:: Selected passage ::
────────

Outdoor objects may include parts made up of organic materials such as wood, leather, textiles (although not common), plastics (like polyester and polyurethane), natural rubber and other elastomers, etc. These are vulnerable to attack by light, especially the UV component of sunlight. Damage typically involves a depolymerization and subsequent gradual disintegration of the surfaces. For example, the surfaces of fibreglass-reinforced polyester sculptures can discolour, dull and become increasingly vulnerable to further deterioration by water. As well, paints and coatings on outdoor objects are vulnerable to high light and UV levels present in sunlight. The result is that many colourants will fade and that paint binders and other surface coatings will crack, chalk and disintegrate. Often varnish coatings applied to wood deteriorate from a combination of light-induced failure and exposure to water. These will break apart and peel away from underlying surfaces. Deterioration of these protective coatings allows water to enter structures with the probable result of mould growth, discolouration and rotting of organic materials. Infrared radiation causes heating, which accelerates many degradation reactions, drying out and embrittling organic materials.

────────

:: Required action 1 ::
Summarize the passage on light damage to outdoor objects in two sentences.
:: Required action 2 ::
Pick up the passage on light damage to outdoor objects after its final sentence and continue it.

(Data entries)
────────

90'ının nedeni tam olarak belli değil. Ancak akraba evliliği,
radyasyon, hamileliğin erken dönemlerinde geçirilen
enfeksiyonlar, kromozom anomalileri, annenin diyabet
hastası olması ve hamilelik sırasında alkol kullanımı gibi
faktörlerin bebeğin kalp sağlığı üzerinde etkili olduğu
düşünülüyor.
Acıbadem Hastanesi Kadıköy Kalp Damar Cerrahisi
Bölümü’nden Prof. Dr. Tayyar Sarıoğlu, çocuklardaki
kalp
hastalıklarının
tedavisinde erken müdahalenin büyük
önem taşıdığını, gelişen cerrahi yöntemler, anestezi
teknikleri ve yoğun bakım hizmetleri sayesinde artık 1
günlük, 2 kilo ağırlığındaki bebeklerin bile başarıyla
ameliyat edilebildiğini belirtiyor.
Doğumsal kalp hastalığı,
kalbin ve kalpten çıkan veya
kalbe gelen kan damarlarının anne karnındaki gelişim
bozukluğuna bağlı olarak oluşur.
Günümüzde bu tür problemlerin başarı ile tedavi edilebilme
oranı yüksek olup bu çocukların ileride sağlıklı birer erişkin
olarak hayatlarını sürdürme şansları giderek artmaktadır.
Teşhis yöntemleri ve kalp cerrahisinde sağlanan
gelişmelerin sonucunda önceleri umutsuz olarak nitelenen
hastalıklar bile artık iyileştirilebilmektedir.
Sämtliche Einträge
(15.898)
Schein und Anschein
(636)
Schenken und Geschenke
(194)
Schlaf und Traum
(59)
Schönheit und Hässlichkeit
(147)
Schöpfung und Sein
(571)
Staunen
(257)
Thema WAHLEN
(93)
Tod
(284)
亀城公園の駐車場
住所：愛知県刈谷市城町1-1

────────

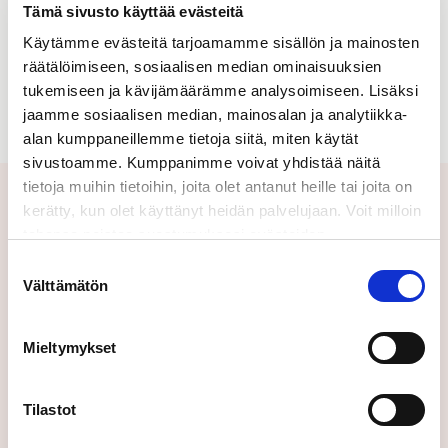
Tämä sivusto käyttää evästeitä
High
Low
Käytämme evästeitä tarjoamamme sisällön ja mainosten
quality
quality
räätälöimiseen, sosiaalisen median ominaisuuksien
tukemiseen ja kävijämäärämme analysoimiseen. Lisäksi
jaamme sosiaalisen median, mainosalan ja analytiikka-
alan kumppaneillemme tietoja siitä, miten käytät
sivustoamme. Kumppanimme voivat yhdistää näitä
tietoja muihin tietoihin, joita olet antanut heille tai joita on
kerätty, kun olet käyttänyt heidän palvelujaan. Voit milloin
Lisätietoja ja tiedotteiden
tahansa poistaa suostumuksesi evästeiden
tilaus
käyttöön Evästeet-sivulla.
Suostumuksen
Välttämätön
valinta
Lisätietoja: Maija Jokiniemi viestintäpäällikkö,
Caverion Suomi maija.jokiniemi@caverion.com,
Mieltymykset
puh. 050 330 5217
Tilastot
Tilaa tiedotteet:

────────

:: Task output 1 ::
Organic materials in outdoor objects, such as wood, leather, plastics and rubber, are vulnerable to light, especially the UV in sunlight, which depolymerizes their surfaces and gradually disintegrates them. Paints and coatings also suffer: colorants fade, binders and coatings crack, chalk and peel, water can then enter and cause mold, discoloration and rot, and infrared heating speeds degradation and dries out and embrittles organic materials.

:: Task output 2 ::
Recommendations

  • Choose the site with the vulnerabilities of the particular object in mind.
  • Assess the object’s vulnerability to light. Light is ubiquitous in outdoor display, but southern exposures can be more damaging than northern, eastern or western exposures. Materials like polyester resin-infused fibreglass or painted objects are particularly sensitive to prolonged exposure to light.
  • Block direct sunlight from interiors of vehicles with blinds, boards, etc.
  • Erect large-roofed shelters over objects or groups of objects to prevent exposure to rainwater and direct sunlight. The overhang of the roof should be large enough to screen the object when the sun is at its lowest point (winter solstice).

Examples in preventive conservation practices

Preventive conservation concerns for locomotives housed outdoors

Custom-built enclosures

Locomotives displayed and stored outdoors are exposed regularly to most of the agents of deterioration and are continuously under attack. In this situation, weather, vandalism and neglect cannot be countered effectively, even with the most intense program of inspection and maintenance. Water is the most destructive agent of deterioration to the metal and wood components. Water will be absorbed by wood and other absorbent materials, resulting in corrosion of adjacent metals, biological growth and attack by pests. Water, particularly in association with pollutants in the air and soil, will result in rapid corrosion of metals.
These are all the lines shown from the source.